If rocks remained unaltered, vegetation could not take root. The internal appearance of rocks differs from their external appearance.

Weathering

Weathering refers to the alterations that rocks undergo. It can be physical or chemical.

Physical Weathering

Physical weathering is the division of rocks into fragments. Causes include:

  • Temperature changes: Rocks expand when heated and contract when cooled. If there are significant temperature differences, rocks can crack.
  • Gelifraction: Water can seep into cracks in rocks and freeze. As water expands upon freezing, it can cause the rocks to break. This is important in high mountain areas.

Chemical Weathering

Oxygen and carbon dioxide from the air, along with water, cause changes in the chemical composition of rocks. Examples include:

  • Oxidation: When iron in rocks rusts, the rocks lose consistency and break more easily.
  • Dissolution: Some rocks and minerals, such as gypsum, dissolve easily in water. This is important in humid climates.

Living Things and Rock Alteration

Some organisms dig into the soil and contribute to rock alteration. Plants also introduce their roots into the soil, further breaking down rocks.

Soil Formation (Pedogenesis)

The process of soil formation is called pedogenesis. It is produced by the weathering of rocks caused by water, air, and living things.

  • Native soils: Soils that originate in situ, on the bedrock.
  • Allochthonous soils: Soils that may be formed away from the bedrock.

Factors Influencing Soil Formation Rate

  • Rock type: The more resistant the rock, the longer it takes for soil to form.
  • Climate: Soil formation is faster in wet and warm climates.
  • Topography: Soil formation is difficult in sloped areas.
  • Vegetation: Abundant vegetation promotes soil development.

Soil Composition

Soil is composed of:

  • Fragments of rocks and minerals: gravel (coarse materials), sand (medium size), and clay (very fine size).
  • Organic matter: microorganisms (bacteria, fungi), remains of organisms, and humus.
  • Air
  • Water

Soil Characteristics

Texture:

  • Sandy soil: Coarse particle size, porous.
  • Clay soil: Very fine particle size, slightly porous.
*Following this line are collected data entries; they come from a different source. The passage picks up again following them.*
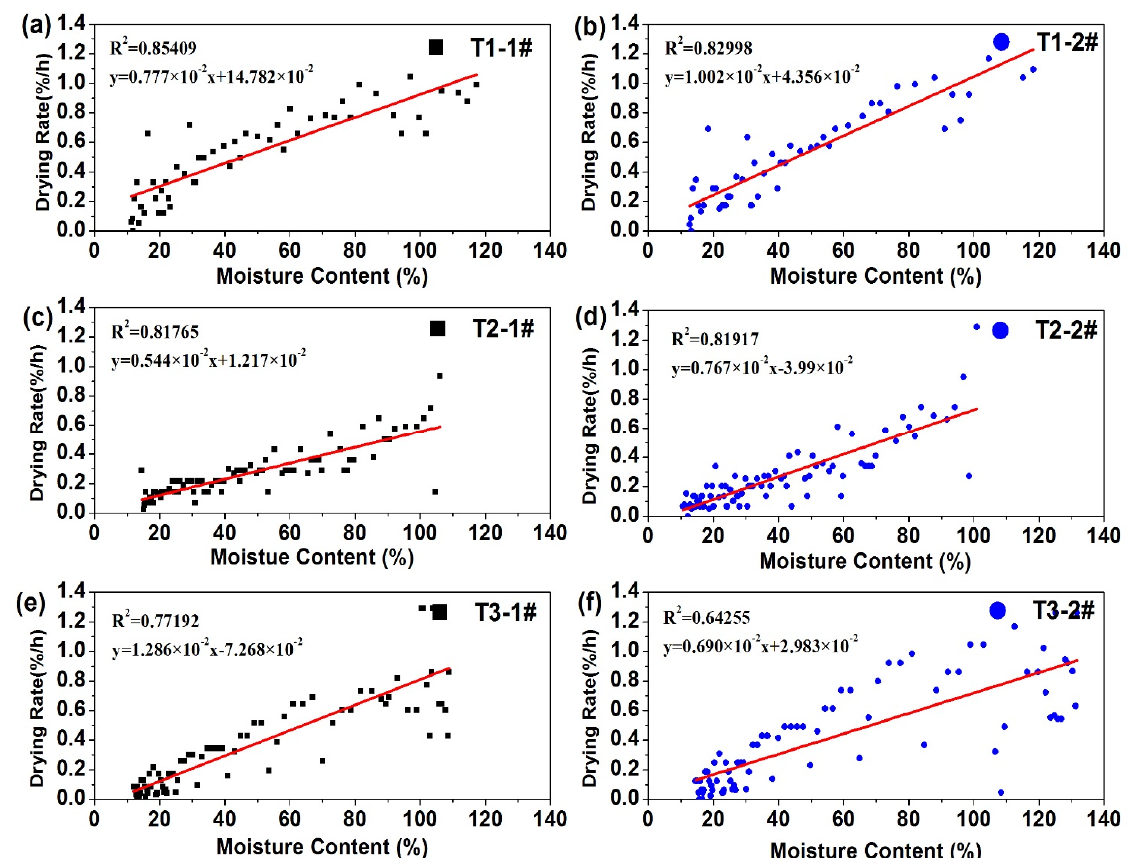
Figure 4. Curves depicting changes in the drying rates of T1, T2, and T3 during wood drying. 1# and 2# drying rate curves of T1 ( a ), ( b ); 1# and 2# drying rate curves of T2 ( c ), ( d ); 1# and 2# drying rate curves of T3 ( e ), ( f ). Table 2. Final moisture content after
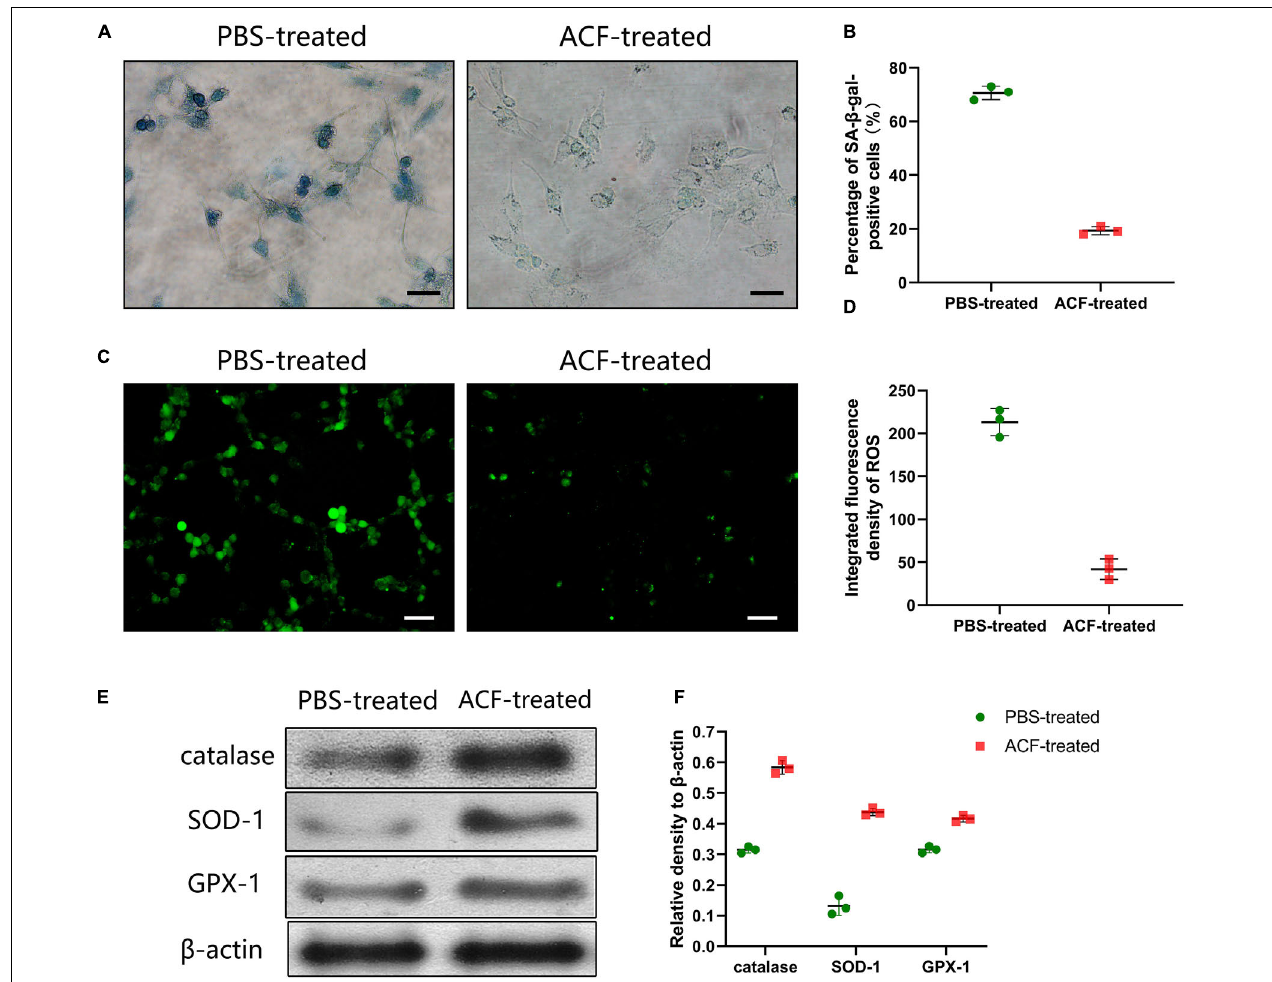
FIGURE 8 | Effects evaluation of ACF with UVA-induced L929 cells in vitro . (A) The expression level of SA- β -gal-positive cells of ACF-treated and PBS-treated groups. (B) Semi-quantification analysis demonstrated that the number of SA- β -gal-positive cells was significantly higher in the PBS-treated group than in the ACF-treated group. P = 7.159E-06, F = 0.538. Scale bar = 150 µ m. (C) ROS production evaluated by dihydroethidium staining of three groups. (D) Semi-quantitative analysis showed a higher level of ROS was observed in the PBS-treated group than in the ACF-treated group. P = 1.194E-04, F =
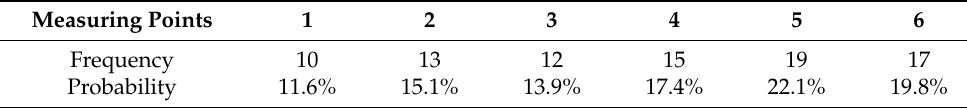
Table 6. Distribution of high temperature at different positions. Measuring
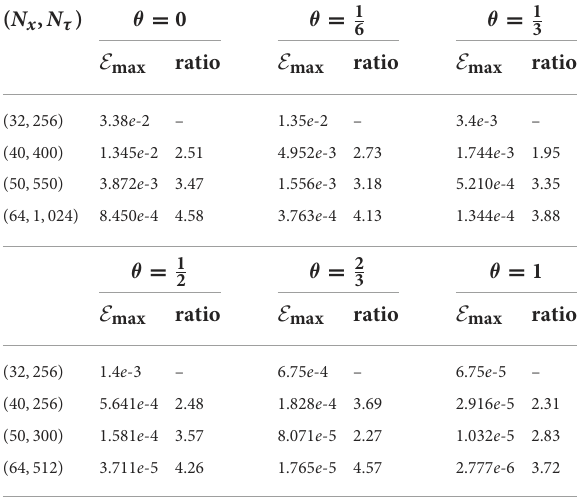
TABLE 2 The absolute maximum errors for various grids ( N x , N τ ) and their convergence rates for all cases of θ -parameter of Example 1.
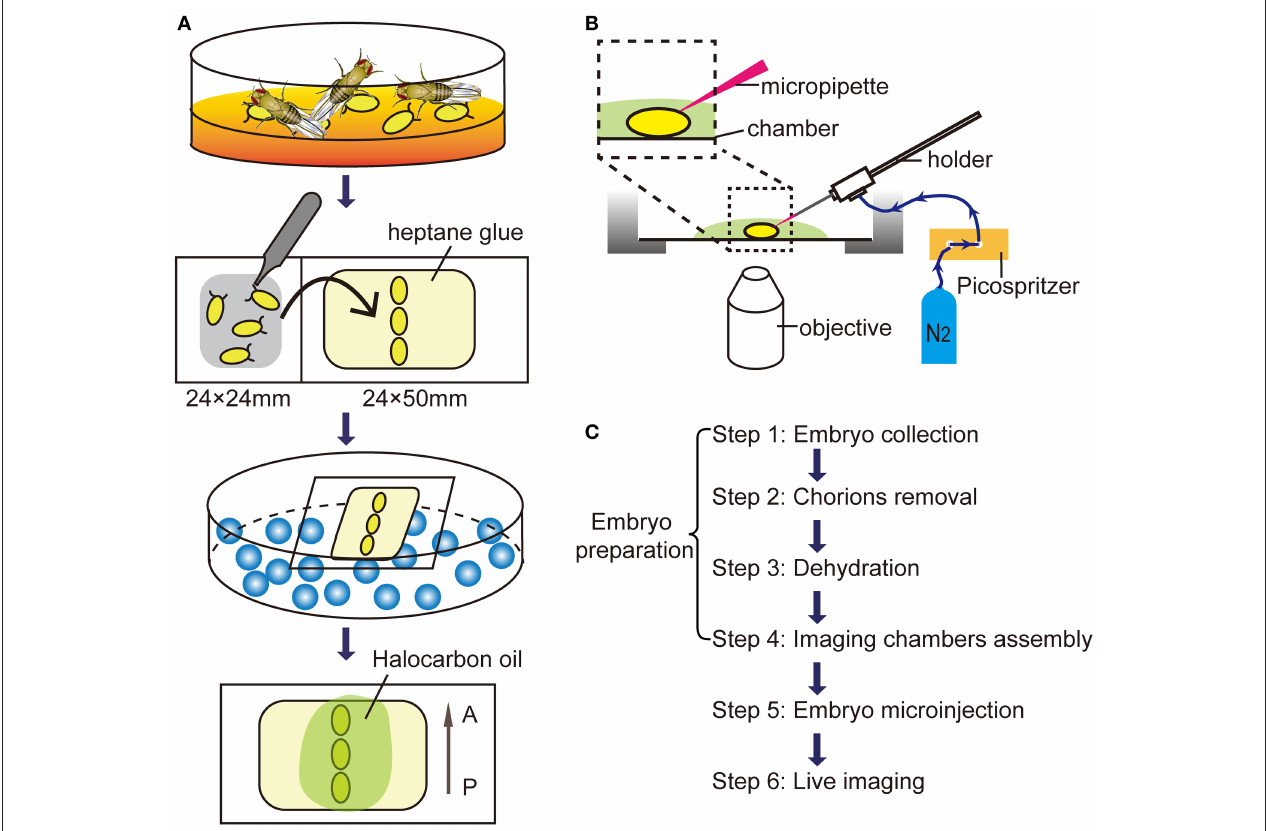
FIGURE 1 | Microinjection procedures for in vivo imaging. (A) The schematic diagram of embryos preparation. A, anterior; P, posterior. (B) The diagram of the microinjection system. (C) The flow diagram for live imaging of macropinocytosis in embryonic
Profile: Each layer is called a horizon.

  • Horizon 0: Thin layer with organic matter.
  • Horizon A: Dark layer with humus and roots.
  • Horizon B: Lighter layer with few roots and little humus.
  • Horizon C: Parent rock.

Soil Biocenosis

  • Producers: Autotrophs.
  • Consumers: Heterotrophic organisms that feed on living organic matter.
  • Decomposers: Heterotrophic organisms that feed on dead organic matter and transform it into mineral matter.

Soil Biotope

The soil biotope is the place occupied by the soil biocenosis.

Soil Degradation and Loss

Causes of soil degradation include:

  • Deforestation: Using wood and replacing forests with farmland.
  • Overexploitation of crops: Overuse of fertilizers.
  • Overgrazing: Excessive consumption of grass by livestock.

Soil Protection

To protect soil, avoid overuse, create terraces on slopes for planting trees, and rotate crops.